Experiment

class pyprophet.scoring.data_handling.Experiment(df)[source]

Bases: object

Encapsulates data operations for peak groups, decoys, and targets.

df

The underlying data.

Type:

pd.DataFrame

__init__(df)[source]
__setattr__(name, value)[source]

Implement setattr(self, name, value).

__weakref__

list of weak references to the object (if defined)

add_peak_group_rank()[source]

Adds a peak group rank column to the data.

filter_(idx)[source]

Filters the data based on the given index.

Parameters:

idx (array-like) – Boolean index for filtering.

Returns:

A new Experiment containing the filtered data.

Return type:

Experiment

get_decoy_peaks()[source]

Retrieves the decoy peaks.

Returns:

A new Experiment containing the decoy peaks.

Return type:

Experiment

get_feature_matrix(use_main_score)[source]

Retrieves the feature matrix for scoring.

Parameters:

use_main_score (bool) – Whether to include the main score.

Returns:

The feature matrix.

Return type:

np.ndarray

get_target_peaks()[source]

Retrieves the target peaks.

Returns:

A new Experiment containing the target peaks.

Return type:

Experiment

get_top_decoy_peaks()[source]

Retrieves the top decoy peaks.

Returns:

A new Experiment containing the top decoy peaks.

Return type:

Experiment

get_top_target_peaks()[source]

Retrieves the top target peaks.

Returns:

A new Experiment containing the top target peaks.

Return type:

Experiment

get_top_test_peaks()[source]

Retrieves the top test peaks.

Returns:

A new Experiment containing the top test peaks.

Return type:

Experiment

get_train_peaks()[source]

Retrieves the training peaks.

Returns:

A new Experiment containing the training peaks.

Return type:

Experiment

log_summary()[source]

Logs a summary of the input data, including the number of peak groups, group IDs, and scores.

normalize_score_by_decoys(score_col_name)[source]

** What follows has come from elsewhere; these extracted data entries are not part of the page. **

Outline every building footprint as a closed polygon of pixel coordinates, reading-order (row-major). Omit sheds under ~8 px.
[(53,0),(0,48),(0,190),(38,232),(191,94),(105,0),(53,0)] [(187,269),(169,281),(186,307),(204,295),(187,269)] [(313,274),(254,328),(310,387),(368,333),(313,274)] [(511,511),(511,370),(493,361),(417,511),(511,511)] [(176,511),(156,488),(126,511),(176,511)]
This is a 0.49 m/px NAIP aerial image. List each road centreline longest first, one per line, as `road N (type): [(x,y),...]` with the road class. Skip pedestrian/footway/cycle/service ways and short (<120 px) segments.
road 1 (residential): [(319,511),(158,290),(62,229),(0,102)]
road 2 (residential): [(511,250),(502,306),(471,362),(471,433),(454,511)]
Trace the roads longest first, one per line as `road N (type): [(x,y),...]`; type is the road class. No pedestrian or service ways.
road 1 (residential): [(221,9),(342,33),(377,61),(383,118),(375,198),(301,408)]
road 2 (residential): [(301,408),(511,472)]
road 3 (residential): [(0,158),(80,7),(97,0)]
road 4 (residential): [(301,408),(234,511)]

Normalizes the decoy scores to mean 0 and standard deviation 1, and scales the target scores accordingly.

Parameters:

score_col_name (str) – Name of the score column to normalize.

rank_by(score_col_name)[source]

Ranks the data by the specified score column.

Parameters:

score_col_name (str) – Name of the score column to rank by.

scale_features(score_columns)[source]

Scales the features to the [0, 1] range.

Parameters:

score_columns (list) – List of columns to be scaled.

set_and_rerank(col_name, scores)[source]

Sets a column with new scores and re-ranks the data.

Parameters:
  • col_name (str) – Name of the column to update.

  • scores (array-like) – New scores to assign.

split_for_xval(fraction, is_test)[source]

Splits the data for cross-validation.

Parameters:
  • fraction (float) – Fraction of data to use for training.

  • is_test (bool) – Whether this is a test split.